The United States has ruled out apologising to Afghanistan for “mistakes” made during the 12-year war and denied claims in Kabul that such a mea culpa was being drafted.
The stern comments in Washington came after Afghan leader Hamid Karzai’s spokesman said President Barack Obama planned to write a letter acknowledging that American military errors had caused civilian casualties.
“There is no need for the United States to apologise to Afghanistan. Quite the contrary,” US National Security Advisor Susan Rice told CNN on Tuesday.

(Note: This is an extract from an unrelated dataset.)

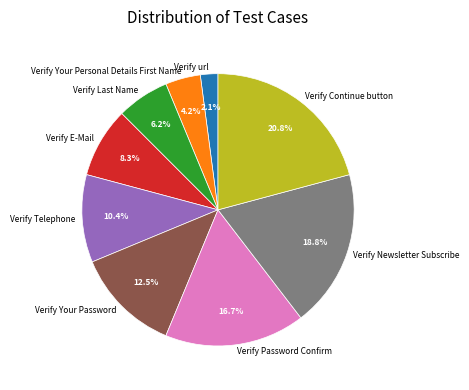

To the nearest percent, what is the difference between the largest and smallest slice percentages?

19%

The state department also expressed caution on a long-sought bilateral security agreement (BSA), after an official in Kabul said the two sides had reached agreement on key points of the agreement.
Aimal Faizi, Karzai’s spokesman, said Obama would write to his boss acknowledging US “mistakes in the war on terror” and the suffering of the Afghan people due to American military operations, as part of the BSA.
But Rice said “no such letter has been drafted or delivered. That is not on the table.”
US officials later said the request for a letter had come from Karzai himself during a phone call with Secretary of State John Kerry on Tuesday.
The security agreement could lead to a small group of US troops staying behind after the withdrawal of combat troops in 2014 to train Afghan forces.
Officials in Washington said there was still some way to go before reaching a final agreement on the pact, to be put to an Afghan Grand Assembly for approval.